Data records:
— Begin —

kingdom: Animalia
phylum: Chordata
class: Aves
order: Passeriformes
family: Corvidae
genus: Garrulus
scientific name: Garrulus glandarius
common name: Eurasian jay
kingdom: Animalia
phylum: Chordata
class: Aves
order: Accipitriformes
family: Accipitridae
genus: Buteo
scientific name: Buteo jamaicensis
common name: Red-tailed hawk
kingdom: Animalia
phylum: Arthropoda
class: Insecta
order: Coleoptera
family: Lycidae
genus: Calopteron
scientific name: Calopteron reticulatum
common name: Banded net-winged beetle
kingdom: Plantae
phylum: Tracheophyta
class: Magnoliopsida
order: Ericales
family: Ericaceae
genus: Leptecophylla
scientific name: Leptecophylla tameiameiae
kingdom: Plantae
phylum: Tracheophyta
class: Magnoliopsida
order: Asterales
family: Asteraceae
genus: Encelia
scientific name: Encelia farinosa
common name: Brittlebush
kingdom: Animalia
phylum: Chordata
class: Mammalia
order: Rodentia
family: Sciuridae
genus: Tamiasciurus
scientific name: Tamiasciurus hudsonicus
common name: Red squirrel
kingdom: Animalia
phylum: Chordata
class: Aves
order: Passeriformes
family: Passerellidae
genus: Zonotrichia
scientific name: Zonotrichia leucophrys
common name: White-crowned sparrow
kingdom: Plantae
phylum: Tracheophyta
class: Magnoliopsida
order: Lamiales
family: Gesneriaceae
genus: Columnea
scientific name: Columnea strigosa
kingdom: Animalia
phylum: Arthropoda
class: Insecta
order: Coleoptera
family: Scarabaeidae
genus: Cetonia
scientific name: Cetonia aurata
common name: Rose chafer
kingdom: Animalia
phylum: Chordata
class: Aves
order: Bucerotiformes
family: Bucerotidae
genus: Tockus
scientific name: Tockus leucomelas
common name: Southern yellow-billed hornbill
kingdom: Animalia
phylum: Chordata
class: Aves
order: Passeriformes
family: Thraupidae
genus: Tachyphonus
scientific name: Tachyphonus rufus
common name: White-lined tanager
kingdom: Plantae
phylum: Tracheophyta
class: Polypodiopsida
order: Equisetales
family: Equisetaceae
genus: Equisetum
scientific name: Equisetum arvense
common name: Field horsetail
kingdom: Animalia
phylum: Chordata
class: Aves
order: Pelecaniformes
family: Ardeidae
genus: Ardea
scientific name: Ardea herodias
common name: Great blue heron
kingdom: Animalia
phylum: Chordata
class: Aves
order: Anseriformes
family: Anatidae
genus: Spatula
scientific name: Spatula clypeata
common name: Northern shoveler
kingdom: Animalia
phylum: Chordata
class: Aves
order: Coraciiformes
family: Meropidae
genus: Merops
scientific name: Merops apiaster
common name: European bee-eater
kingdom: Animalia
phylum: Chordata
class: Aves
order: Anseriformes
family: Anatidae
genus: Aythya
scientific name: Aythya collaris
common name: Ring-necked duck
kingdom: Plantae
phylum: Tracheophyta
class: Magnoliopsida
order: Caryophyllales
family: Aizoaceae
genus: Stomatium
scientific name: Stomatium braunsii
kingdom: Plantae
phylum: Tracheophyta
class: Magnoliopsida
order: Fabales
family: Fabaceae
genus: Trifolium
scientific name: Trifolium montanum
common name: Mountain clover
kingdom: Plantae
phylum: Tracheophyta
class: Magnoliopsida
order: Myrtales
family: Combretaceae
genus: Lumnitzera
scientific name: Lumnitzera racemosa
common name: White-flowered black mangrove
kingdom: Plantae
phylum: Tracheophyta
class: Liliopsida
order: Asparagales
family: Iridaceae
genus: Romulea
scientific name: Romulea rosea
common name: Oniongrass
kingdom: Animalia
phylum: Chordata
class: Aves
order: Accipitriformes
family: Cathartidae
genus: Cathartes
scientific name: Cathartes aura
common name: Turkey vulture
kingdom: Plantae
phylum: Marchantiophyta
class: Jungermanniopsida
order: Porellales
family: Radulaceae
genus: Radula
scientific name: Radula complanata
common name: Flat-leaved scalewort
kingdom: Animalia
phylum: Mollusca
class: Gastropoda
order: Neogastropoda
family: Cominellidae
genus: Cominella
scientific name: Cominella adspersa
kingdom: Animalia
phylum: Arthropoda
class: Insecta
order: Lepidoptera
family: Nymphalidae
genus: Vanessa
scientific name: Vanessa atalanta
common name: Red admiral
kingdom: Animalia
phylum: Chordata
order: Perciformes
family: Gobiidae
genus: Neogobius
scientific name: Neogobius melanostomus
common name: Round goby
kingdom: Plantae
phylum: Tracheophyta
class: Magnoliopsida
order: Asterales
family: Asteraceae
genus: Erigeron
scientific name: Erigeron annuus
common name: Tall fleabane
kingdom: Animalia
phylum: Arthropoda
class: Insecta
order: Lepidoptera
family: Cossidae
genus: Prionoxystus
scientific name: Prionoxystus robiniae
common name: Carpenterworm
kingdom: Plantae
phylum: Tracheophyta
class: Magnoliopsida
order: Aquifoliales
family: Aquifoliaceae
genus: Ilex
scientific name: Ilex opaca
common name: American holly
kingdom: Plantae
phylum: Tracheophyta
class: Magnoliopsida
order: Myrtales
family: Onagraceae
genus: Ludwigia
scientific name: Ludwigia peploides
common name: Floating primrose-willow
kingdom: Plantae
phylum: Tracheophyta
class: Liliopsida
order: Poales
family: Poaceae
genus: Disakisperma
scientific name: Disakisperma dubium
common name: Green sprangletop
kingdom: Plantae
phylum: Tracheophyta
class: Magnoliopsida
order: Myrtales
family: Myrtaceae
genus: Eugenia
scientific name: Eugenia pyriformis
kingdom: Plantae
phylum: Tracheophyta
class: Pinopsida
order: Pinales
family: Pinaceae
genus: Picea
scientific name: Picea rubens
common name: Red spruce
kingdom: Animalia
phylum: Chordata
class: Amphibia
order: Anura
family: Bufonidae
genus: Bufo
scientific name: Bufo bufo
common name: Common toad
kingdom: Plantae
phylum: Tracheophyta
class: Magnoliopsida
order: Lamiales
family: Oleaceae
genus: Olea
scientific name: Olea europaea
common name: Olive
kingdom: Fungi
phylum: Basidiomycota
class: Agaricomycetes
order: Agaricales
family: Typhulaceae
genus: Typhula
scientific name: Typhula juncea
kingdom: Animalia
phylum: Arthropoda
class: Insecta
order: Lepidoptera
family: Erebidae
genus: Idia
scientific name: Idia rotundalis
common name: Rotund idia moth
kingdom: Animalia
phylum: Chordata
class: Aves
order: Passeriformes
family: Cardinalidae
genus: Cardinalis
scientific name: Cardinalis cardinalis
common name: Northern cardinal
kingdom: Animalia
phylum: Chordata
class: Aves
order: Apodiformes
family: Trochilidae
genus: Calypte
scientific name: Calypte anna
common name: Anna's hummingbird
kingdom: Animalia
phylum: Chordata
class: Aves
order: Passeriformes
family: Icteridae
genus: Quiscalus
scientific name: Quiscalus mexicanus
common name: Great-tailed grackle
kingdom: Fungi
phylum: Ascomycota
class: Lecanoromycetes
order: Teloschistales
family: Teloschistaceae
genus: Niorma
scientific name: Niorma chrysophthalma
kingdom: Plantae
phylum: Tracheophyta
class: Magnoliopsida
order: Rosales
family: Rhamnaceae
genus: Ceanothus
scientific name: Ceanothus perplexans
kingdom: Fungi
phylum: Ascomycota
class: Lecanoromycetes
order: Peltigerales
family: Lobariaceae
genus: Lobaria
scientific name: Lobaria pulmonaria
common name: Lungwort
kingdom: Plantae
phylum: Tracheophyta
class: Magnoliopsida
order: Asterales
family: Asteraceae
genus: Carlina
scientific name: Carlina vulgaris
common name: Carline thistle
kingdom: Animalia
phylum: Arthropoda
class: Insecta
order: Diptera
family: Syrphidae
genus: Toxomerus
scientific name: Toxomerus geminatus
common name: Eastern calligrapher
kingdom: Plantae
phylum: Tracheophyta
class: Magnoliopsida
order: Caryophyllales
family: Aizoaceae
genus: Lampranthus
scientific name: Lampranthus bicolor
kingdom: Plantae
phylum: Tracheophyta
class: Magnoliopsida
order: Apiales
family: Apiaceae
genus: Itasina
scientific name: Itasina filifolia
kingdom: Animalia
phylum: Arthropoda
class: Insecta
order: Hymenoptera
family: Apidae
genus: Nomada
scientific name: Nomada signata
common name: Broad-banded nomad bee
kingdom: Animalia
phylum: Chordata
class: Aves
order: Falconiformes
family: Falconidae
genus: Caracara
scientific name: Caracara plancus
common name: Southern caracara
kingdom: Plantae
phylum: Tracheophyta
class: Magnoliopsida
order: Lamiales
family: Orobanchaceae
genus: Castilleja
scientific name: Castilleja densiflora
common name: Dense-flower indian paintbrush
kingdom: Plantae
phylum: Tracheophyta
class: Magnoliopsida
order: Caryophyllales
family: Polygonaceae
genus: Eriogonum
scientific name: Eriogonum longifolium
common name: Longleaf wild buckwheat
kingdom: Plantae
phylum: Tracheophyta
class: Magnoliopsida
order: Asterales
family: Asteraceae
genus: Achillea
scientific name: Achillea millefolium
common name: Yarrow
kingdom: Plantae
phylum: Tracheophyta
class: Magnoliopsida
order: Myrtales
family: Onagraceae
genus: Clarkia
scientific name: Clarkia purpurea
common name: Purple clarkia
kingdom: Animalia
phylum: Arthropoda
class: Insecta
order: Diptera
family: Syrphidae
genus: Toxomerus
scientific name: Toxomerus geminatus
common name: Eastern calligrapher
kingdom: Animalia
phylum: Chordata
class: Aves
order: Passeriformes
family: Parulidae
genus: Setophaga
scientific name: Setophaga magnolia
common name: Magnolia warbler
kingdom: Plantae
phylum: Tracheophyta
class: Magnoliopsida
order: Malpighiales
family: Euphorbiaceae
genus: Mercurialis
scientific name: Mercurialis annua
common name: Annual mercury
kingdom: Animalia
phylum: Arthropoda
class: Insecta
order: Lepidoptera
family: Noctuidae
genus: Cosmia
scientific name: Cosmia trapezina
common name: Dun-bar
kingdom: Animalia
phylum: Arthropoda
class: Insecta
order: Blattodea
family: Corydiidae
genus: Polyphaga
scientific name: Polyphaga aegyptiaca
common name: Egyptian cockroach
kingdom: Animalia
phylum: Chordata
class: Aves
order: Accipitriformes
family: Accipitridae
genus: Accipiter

— End —

■ GIVEN REQUEST
Can you update the material from the line with "family: Combretaceae" up to and including the line with "scientific name: Cathartes aura", changing every "scientific name" to "species name" and leaving everything else as it is? Give back only those lines.

■ TASK RESPONSE
family: Combretaceae
genus: Lumnitzera
species name: Lumnitzera racemosa
common name: White-flowered black mangrove
kingdom: Plantae
phylum: Tracheophyta
class: Liliopsida
order: Asparagales
family: Iridaceae
genus: Romulea
species name: Romulea rosea
common name: Oniongrass
kingdom: Animalia
phylum: Chordata
class: Aves
order: Accipitriformes
family: Cathartidae
genus: Cathartes
species name: Cathartes aura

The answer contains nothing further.